The nurse described the NZNO’s staffing arrangements during the July 12 strike as “an absolute joke.” Parts of Middlemore had “more staff than there would be usually”, she said, which “portrayed to the public that the hospital could run just as well with thousands of staff out on strike.”
She also denounced the Public Service Association, New Zealand’s largest union, which has some hospital workers among its members but “just sat on their hands” during the walkout. “There was no push for any of the PSA members to go out there and close down the wards.”

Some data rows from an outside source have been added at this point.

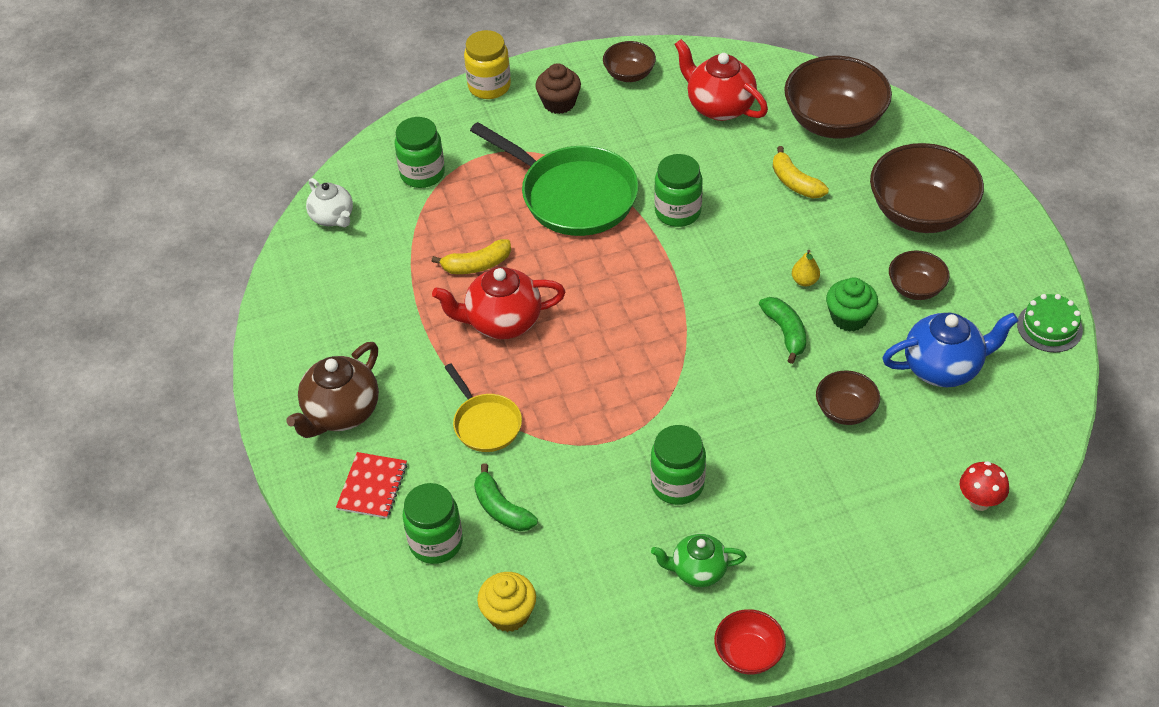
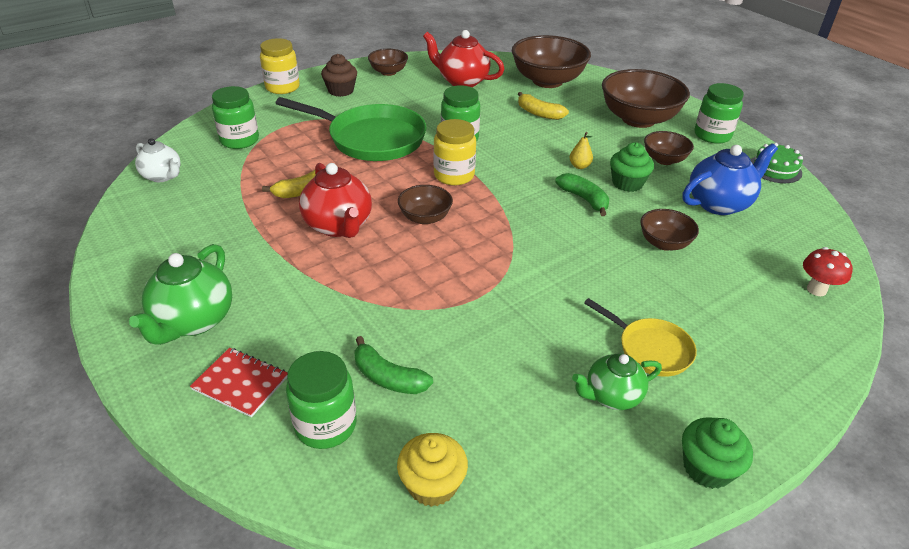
camera: 20 degrees left, 10 degrees down
(341, 413) = (193, 321): brown teapot -> green teapot
(372, 486) = (240, 383): red notebook -> red notebook turned 60 degrees counterclockwise
(485, 423) = (347, 305): yellow pan -> yellow pan (650, 349)
(502, 322) = (339, 226): red teapot -> red teapot turned 90 degrees counterclockwise
(596, 327) = (425, 218): none -> brown bowl
(650, 270) = (454, 175): none -> yellow jar
(677, 484) = (553, 323): green jar -> green jar (712, 135)
(748, 654) = (707, 468): red bowl -> green cupcake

In response to the Socialist Equality Group’s call for the establishment of rank-and-file committees, independent of the unions and democratically controlled by workers themselves, the nurse said: “I think it’s a good idea to try and get an organisation that’s actually going to do something and listen to the members.”
The SEG is holding an online forum on Saturday September 1 to discuss the lessons of the NZNO’s sellout, including the need for rank-and-file committees and for a socialist strategy to unite workers, in New Zealand and internationally, in a political and industrial campaign against austerity.